Reputation:
I am having some troubles passing a reference to an object which is of generic type. I have found a way around by creating a 'Object' and passing a reference to that rather than the original - but it seems to smell a bit to me. Is there a better way here or do I have to live with it?
I understand the first error but the second eludes me.
public static T Foo<T>(ref T Bar)
{
T Result;
// Next line gives
// cannot convert from 'ref T' to 'ref object'
Result = (T)ModifyObject (ref Bar);
// Next line gives
// A ref or out argument must be an assignable variable
Result = (T)ModifyObject (ref ((Object)Bar) );
// Works
Object Tmp = Bar;
Result = (T)ModifyObject (ref Tmp) );
return Result;
}
public static Object DoSomthing(ref Object Obj) {
Object Result = Activator.CreateInstance (Obj.GetType ())
//...
}
DoSomething is not generic as it uses recursion where the type of Obj can change. I was trying to stick away from using reflection to call a generic version of it, although on posting maybe it would be a better option?
Upvotes: 5
Views: 9600
Reputation: 421978
The type of a ref
argument should match the type of the parameter. You cannot rely on implicit conversions here. Eric Lippert has a related blog post: Why do ref and out parameters not allow type variation?
Upvotes: 5
Reputation: 51214
For the second example, you will need to cast it to an object variable first:
object obj = (object)Bar;
Result = (T)ModifyObject (ref obj);
But after the method is executed, the only thing that is sure is that obj
will be of type Object
. That is what compiler is warning you about.
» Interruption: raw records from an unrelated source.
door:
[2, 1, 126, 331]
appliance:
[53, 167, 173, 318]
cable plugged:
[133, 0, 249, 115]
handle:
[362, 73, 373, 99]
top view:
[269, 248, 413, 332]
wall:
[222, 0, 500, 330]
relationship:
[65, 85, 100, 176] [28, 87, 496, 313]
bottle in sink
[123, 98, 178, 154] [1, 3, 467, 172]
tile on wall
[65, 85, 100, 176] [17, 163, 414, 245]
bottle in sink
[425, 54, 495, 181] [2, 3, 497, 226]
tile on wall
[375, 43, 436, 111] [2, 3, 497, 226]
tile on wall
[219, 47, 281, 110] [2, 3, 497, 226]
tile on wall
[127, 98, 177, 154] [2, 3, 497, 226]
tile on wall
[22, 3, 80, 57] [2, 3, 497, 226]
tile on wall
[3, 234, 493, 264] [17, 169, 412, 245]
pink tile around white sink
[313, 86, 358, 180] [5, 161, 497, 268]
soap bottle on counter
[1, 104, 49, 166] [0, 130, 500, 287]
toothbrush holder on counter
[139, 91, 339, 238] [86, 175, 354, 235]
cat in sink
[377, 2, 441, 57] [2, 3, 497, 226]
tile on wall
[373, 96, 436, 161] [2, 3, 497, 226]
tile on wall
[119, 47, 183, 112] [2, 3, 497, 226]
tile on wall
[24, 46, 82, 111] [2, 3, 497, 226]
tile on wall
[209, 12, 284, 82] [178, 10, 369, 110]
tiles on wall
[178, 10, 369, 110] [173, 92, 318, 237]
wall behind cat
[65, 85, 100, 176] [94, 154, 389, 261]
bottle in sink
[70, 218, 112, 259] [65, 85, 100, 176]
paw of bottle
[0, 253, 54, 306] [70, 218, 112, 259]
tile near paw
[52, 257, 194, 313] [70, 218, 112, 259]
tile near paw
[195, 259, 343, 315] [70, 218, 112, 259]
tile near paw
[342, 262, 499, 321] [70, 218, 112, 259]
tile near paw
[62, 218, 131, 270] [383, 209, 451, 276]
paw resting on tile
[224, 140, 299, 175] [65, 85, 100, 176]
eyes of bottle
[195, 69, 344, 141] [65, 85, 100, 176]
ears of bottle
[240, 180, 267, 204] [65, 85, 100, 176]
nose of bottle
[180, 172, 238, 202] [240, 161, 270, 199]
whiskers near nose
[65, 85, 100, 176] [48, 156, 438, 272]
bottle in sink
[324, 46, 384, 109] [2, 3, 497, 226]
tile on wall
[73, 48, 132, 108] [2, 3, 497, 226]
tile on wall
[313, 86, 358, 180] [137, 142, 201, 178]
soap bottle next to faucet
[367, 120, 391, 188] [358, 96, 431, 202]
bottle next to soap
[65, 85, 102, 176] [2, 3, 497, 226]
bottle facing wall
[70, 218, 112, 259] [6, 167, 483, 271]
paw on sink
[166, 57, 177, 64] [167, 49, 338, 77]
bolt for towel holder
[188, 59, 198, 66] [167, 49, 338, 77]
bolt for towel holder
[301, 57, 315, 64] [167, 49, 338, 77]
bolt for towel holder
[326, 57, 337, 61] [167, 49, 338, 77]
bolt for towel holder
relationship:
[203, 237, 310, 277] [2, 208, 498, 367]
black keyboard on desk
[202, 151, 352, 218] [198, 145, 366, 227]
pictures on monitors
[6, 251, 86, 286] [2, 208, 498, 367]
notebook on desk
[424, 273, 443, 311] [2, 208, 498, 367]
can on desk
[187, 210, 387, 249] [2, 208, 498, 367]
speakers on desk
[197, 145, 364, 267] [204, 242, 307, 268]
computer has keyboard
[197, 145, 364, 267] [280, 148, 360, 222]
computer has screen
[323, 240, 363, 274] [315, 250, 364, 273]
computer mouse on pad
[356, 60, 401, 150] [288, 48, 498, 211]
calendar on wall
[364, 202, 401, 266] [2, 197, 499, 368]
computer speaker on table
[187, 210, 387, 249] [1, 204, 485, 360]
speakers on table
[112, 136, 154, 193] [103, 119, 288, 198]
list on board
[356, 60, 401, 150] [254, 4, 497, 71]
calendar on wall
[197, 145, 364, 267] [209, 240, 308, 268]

And the code does smell a bit. If you are returning a result of type T, then I don't see a reason to pass the parameter by reference. Second thing, you don't need to pass an instance of your type, by reference, in order to create it. This method would work just fine:
public static Object DoSomething(Type objType) {
Object Result = Activator.CreateInstance(objType)
}
And finally, if you are using generics, then there should not be a reason to do all the casting. That is exactly why you are using a generic parameter, to make your class a template for different types.
Upvotes: 0
Reputation: 545568
The second error message already contains an explanation:
A ref or out argument must be an assignable variable
That’s it: you create a new object by casting: (Object) bar
may reference the same underlying object but it’s a different value nonetheless. Furthermore, it’s a temporary value because you never assigned it to a distinct variable name. Thus, passing it by reference is meaningless – any change to that temporary object would be lost. Thus, temporaries are strictly rvalues: you cannot assign to them, or pass them by reference.
This is also why your third code works: you’ve now bound the result of the conversion to a new name and this name can be used as an lvalue, i.e. it can be changed (assigned to, passed by reference).